#### TEXT SHOWN ####
The following projects approach these questions using design research, digital humanities and critical computational approaches. They are experiments that demonstrate techniques in thinking critically about data and how that critique can be incorporated into data visualisation. The work also expands upon the visualisation of data toward the visualisation of computational processes and software infrastructure that engineer visualisations. There is also a shift between exploring situatedness as a notion of physical territory toward a notion of socio-political situatedness. The following works all take the form of short films, animations and simulations.

Alluvium

Figure 1 – A situating shot of the Gower Gulch site, to capture both scales of assessment: wide-angle photography shows the geomorphological consequences of flood water on the landscape, whilst macro photography details the granular role of sedimentation.

Cinematic data visualisation is a practice of visually representing data. It incorporates cinematic aesthetics, including an awareness of photography’s traditional aspects of framing, motion and focus, with contemporary virtual cinematography’s techniques of camera-matching and computer-generated graphics. This process intertwines and situates data in a geographic and climatic environment, and retains the data’s relationship with its source of origin and the relevance that holds for its meaning.
####
SHORT PROBLEM A:
Rewrite the stretch of the data visualisation passage from "Figure 1 – A" through "for its meaning.", replacing "camera-matching" with "motion tracking".
SHORT PROBLEM B:
Name every approach that the data visualisation passage says the projects use to approach these questions.
SHORT PROBLEM C:
Write what comes next in the passage on data visualisation projects, picking up after its final sentence.
#### DATA EXCERPT ####
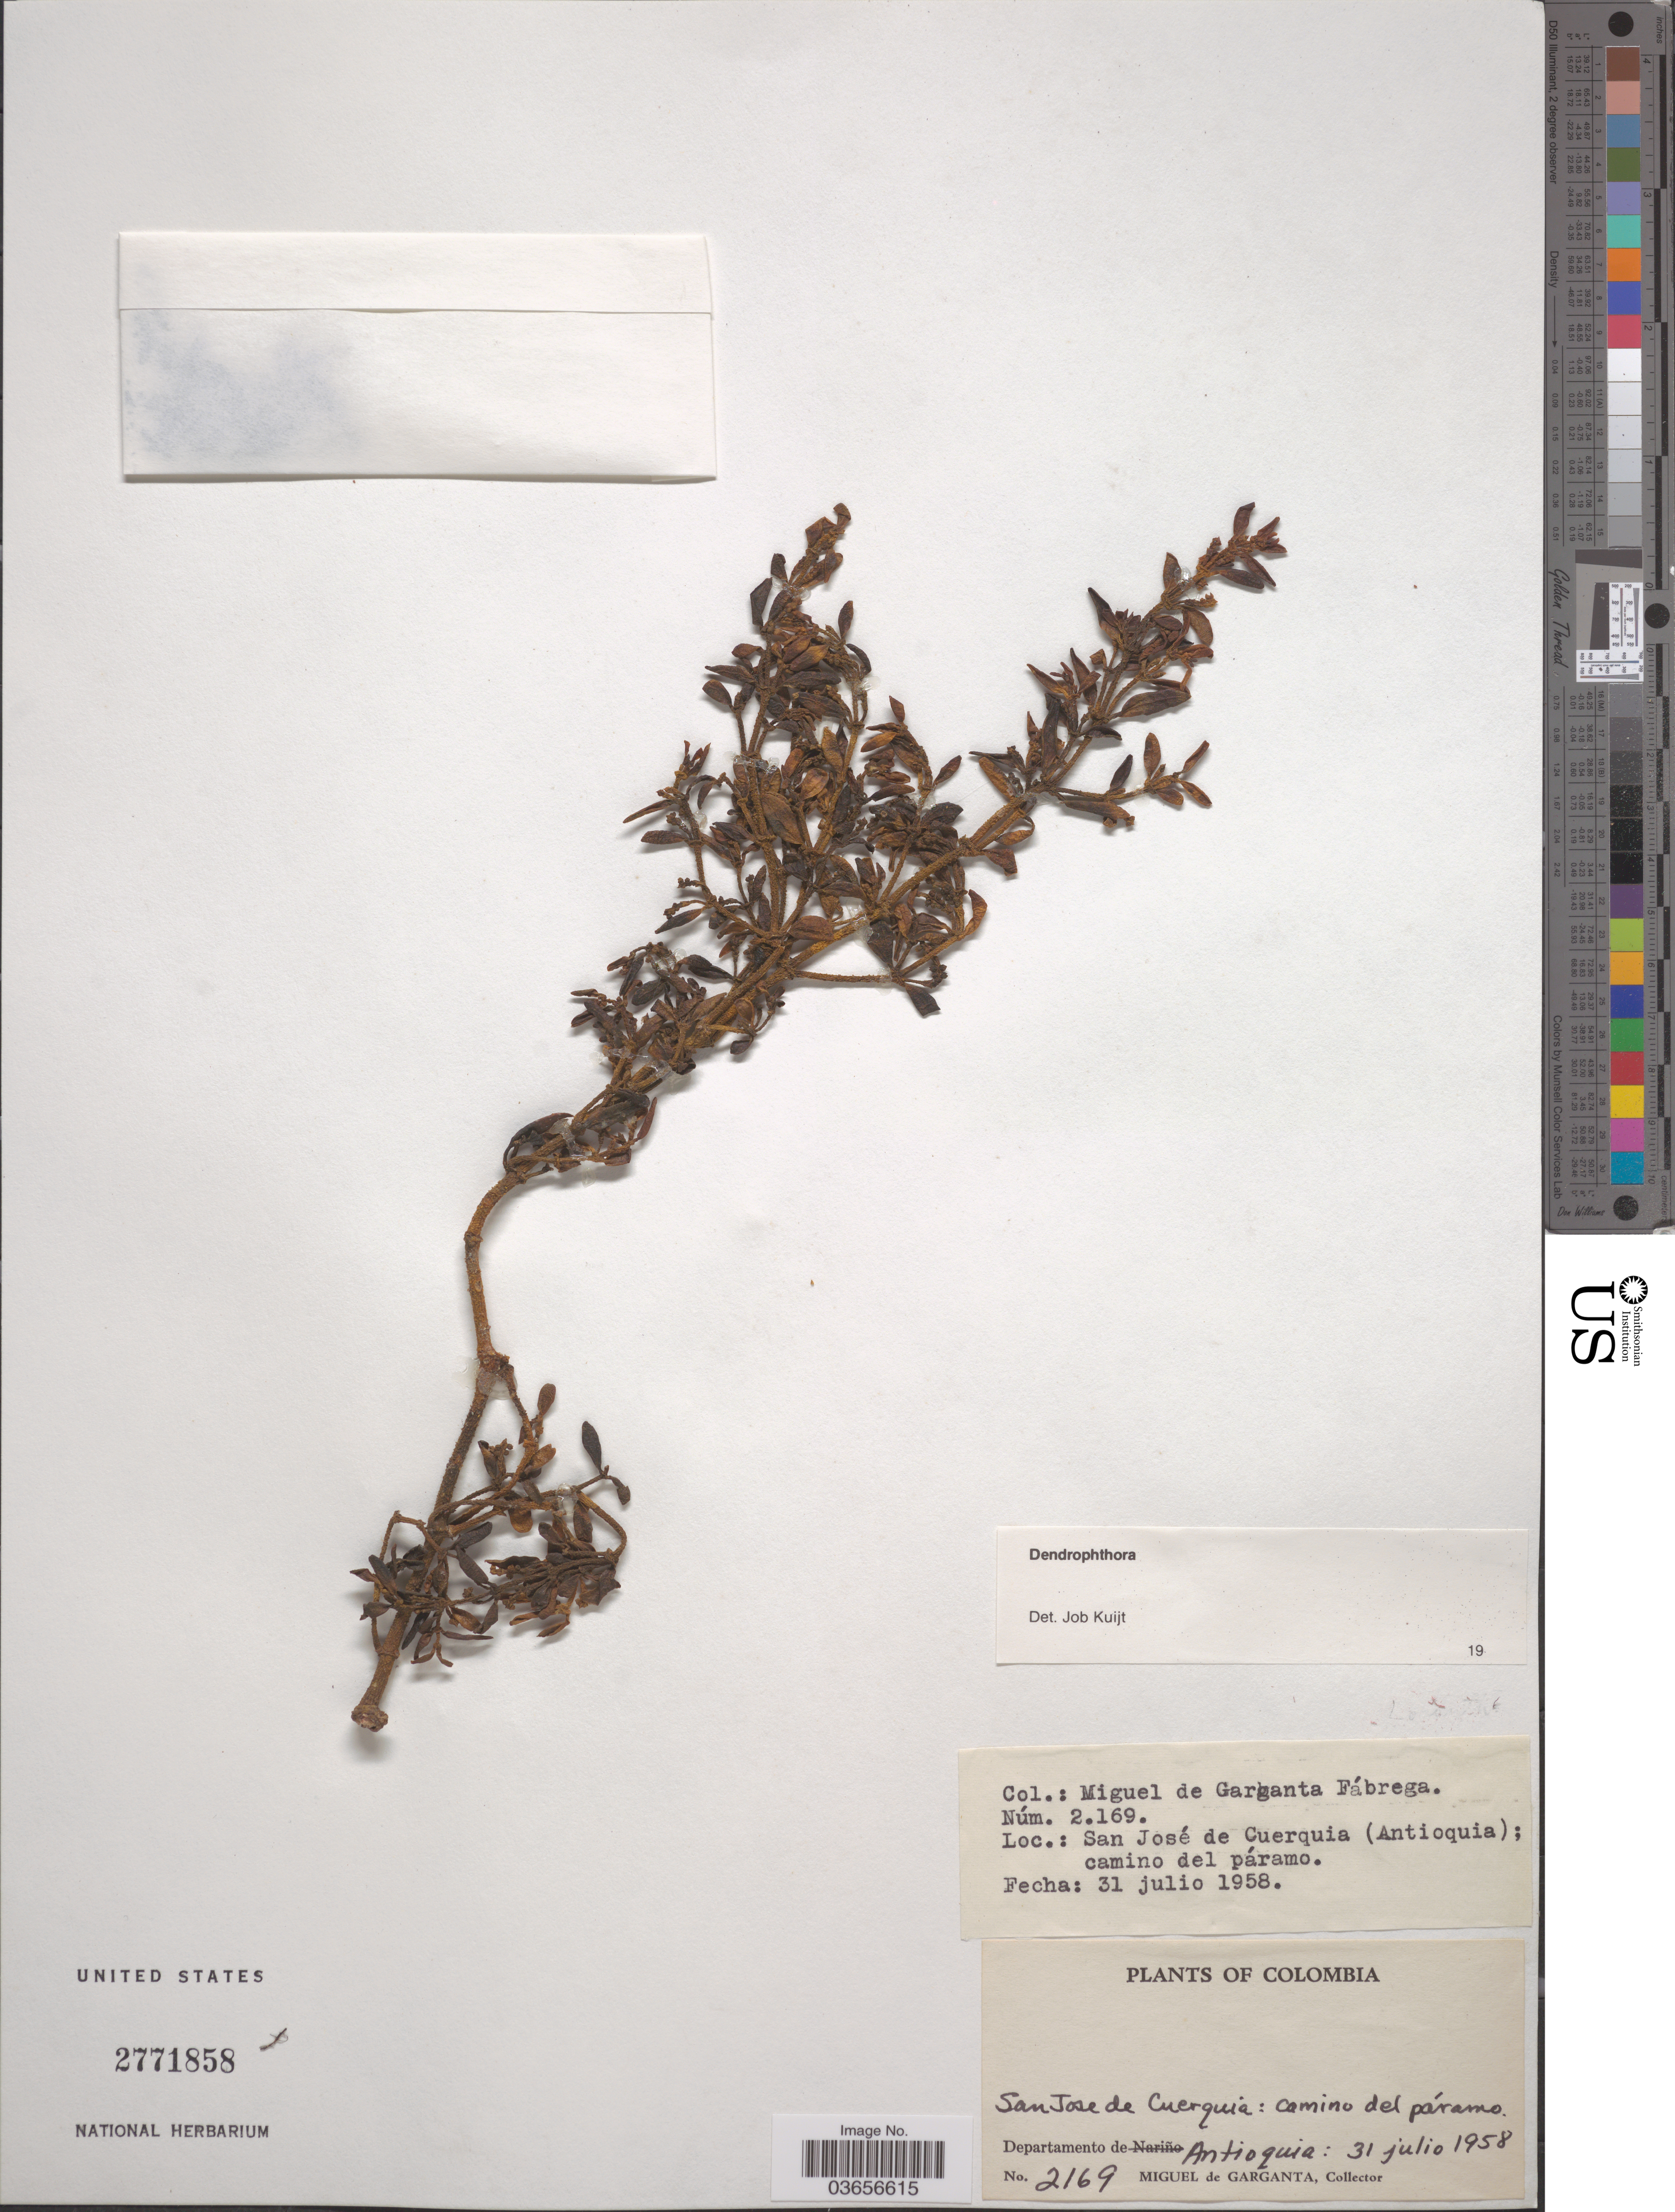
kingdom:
####
EXERCISE RESPONSE A:
Figure 1 – A situating shot of the Gower Gulch site, to capture both scales of assessment: wide-angle photography shows the geomorphological consequences of flood water on the landscape, whilst macro photography details the granular role of sedimentation.

Cinematic data visualisation is a practice of visually representing data. It incorporates cinematic aesthetics, including an awareness of photography’s traditional aspects of framing, motion and focus, with contemporary virtual cinematography’s techniques of motion tracking and computer-generated graphics. This process intertwines and situates data in a geographic and climatic environment, and retains the data’s relationship with its source of origin and the relevance that holds for its meaning.

EXERCISE RESPONSE B:
Design research, digital humanities and critical computational approaches.

EXERCISE RESPONSE C:
As a cinematic data visualisation, Alluvium presents the results of a geological study on the impact of diverted flood waters on a sediment channel in Death Valley, California. The scenes took their starting point from the research of Dr Noah Snyder and Lisa Kammer’s 2008 study.[15] Gower Gulch is a 1941 diversion of a desert wash that uncovers an expedited view of geological changes that would normally have taken thousands of years to unfold but which have evolved at this site in several decades due to the strength of the flash floods and the conditions of the terrain.

Gower Gulch provides a unique opportunity to see how a river responds to an extreme change in water and sediment flow rates, presenting effects that could mimic the impact of climate change on river flooding and discharge. The wash was originally diverted to prevent further flooding and damage to a village downstream; today, it presents us with a microcosm of geological activity. The research paper presents data as historical water flow that can only be measured and perceived retrospectively through the evidence of erosion and sediment deposition at the site.

Figure 2 – A situated visualisation combining physical cinematography and virtual cinematography to show a particle simulation of flood waters. 

Alluvium’s scenes are a hybrid composition of film and digitally produced simulations that use the technique of camera-matching. The work visualises the geomorphological consequences of water beyond human-scale perception. A particle animation was developed using accurate topographic models to simulate water discharge over a significant period. Alluvium compresses this timeframe, providing a sense of a geological scale of time, and places the representation and simulation of data in-situ, in its original environment.

In Alluvium, data is rendered more accessible and palpable through the relationship between the computationally-produced simulation of data and its original provenance. The data’s situatedness takes place through the way it is embedded into the physical landscape, its place of origin, and how it navigates its source’s nuanced textures and spatial composition.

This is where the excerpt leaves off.